This book is a far more interesting United Kingdom (UK)-centric book than you might guess from its stark, generic title. From well-written chapters by 12 different authors flow the developmental fragments of a coherent idea in progress. To decide if this idea is for you, here are some nano-contemplations on art, computers, and their juxtaposition, with selected samples from the book.

What is art? Well, once upon a time in Paris, cheap garret apartments, shabby shops, and damp passages inconveniently lined the wrong bank of the Seine. From that obscure location, art launched a grand, nonstrategic offensive against the world’s “beliefologies,” attacking the mind through the senses, convolving the emotions, and bringing everlasting confusion to investors in “art as a long term financial instrument.” (Hey, I never said these are easy nano-contemplations!)

Our presumption is that cutting-edge art, which calls itself avant-garde, uses the unstructured side of the brain to provoke well-managed cognitive dissonances, to “leap and tumble” beyond their inherent thresholds of rational control. In our current terrestrial chapter of psycho-spiritual maturation, these aesthetic command posts of art-over-mind warfare have migrated into cyberspace, leaving the so-called warrior-priests of rational consciousness barricaded behind ramparts of once-sterile, software-savvy silicon--also known as computers.

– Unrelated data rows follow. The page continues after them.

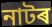
নাটৰ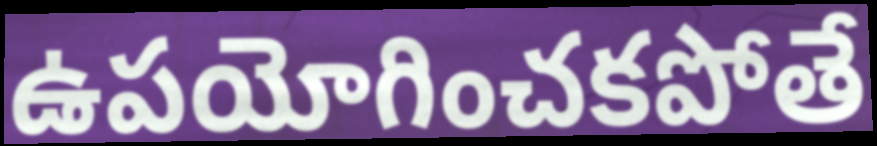
ఉపయోగించకపోతేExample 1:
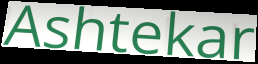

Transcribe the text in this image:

Ashtekar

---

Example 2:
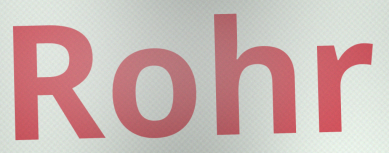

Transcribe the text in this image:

Rohr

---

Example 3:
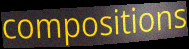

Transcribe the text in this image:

compositions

This volume is inspiring--it’s just like listening to summary notes from clandestine reporting spies that broadcast from behind the lines (of pseudocode). The 12 authors of this volume are, as biblical spies of yore, politically incorrect catalysts of ongoing artistic warfare, autonomously conspiring to bio-energize the sterile information technology (IT) habitat of heartless, malevolent machines (again, known as computers). In simple language, this is a thought-provoking anthology, full of oblique lunges and tangential cuts at the very fabric of “tekno geekdom.” It is an impromptu merger of bureaucracies, all joining on a global cultural crusade (or jihad) to preserve sanity in a saline solution of boredom. Surely, art galleries and cultural museums should follow suit. (Nevertheless, first read on; later, you can turn the world over, set it straight, fold it into multidimensional origami, and refinance it as necessary.)

For my atypical review, I’ve included a metaphor and sample quotes from the book, for the illustrious reader to endlessly contemplate.

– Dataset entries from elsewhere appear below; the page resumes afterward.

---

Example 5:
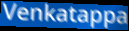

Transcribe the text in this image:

VenkatappaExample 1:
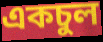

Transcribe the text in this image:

একচুল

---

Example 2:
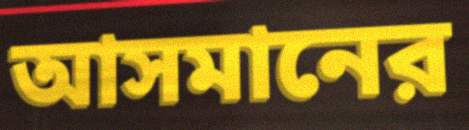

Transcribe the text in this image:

আসমানের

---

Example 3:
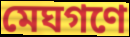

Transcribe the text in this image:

মেঘগণে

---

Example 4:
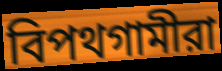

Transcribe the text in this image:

বিপথগামীরা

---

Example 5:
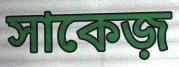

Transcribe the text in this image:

সাকেজ়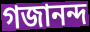
গজানন্দ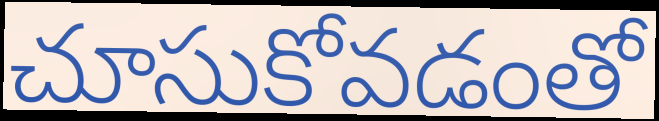
చూసుకోవడంతో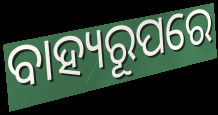
ବାହ୍ୟରୂପରେ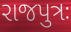
રાજપુત્રઃ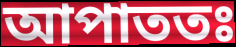
আপাততঃ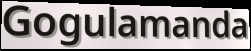
GogulamandaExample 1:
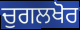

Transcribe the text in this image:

ਚੁਗਲਖੋਰ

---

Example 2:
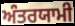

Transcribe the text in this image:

ਅੰਤਰਯਾਮੀ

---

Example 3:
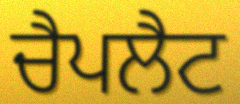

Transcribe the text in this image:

ਚੈਪਲੈਟ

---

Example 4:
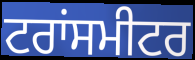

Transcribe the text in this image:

ਟਰਾਂਸਮੀਟਰ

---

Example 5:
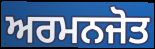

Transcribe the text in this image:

ਅਰਮਨਜੋਤ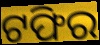
ଟଫିର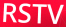
RSTV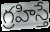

First, the metaphor: earthlings, on a family outing, find themselves lost in the postmodern cul-de-sac of sprawling globalization. Their propulsion vehicle is a jury-rigged hodgepodge of barely compatible systems. Their navigation sense is less than enlightened. Let’s listen in to their discussions as they vote to turn left or right, to walk or order a pizza, debate having a barbecue, and ponder other “learned” suggestions.

Next, creatively selected quotes serve to exemplify the book’s style: “The discipline is a new one; a medium perhaps still waiting for its time.” “A world seen through vector spectacles might prove a world seen anew.” And finally, “At the intersection between dailyness and dreaming, we will transcend.”

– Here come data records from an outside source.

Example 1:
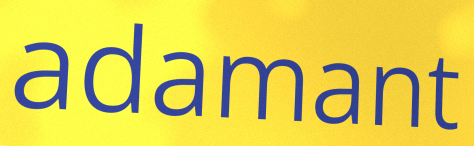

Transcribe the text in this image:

adamant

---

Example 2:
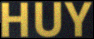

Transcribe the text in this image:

HUY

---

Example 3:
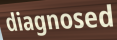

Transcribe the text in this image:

diagnosed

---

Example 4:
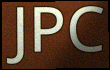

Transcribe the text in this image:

JPC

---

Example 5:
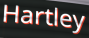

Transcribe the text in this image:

Hartley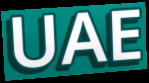
UAE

I’m sure the eventual third edition will exceed readers’ wildest expectations; it will, no doubt, be expanded to a coffee table over-sized format (from its current modest presentation) and include countless mind-boggling, breathtaking, jurisprudence-defying illustrations (all substantially absent from this second edition) drawn from the wellsprings of computers and art. But, alas, all these magnificent speculations are missing from this second edition, although it does include an enticing spectrum of bibliographical references.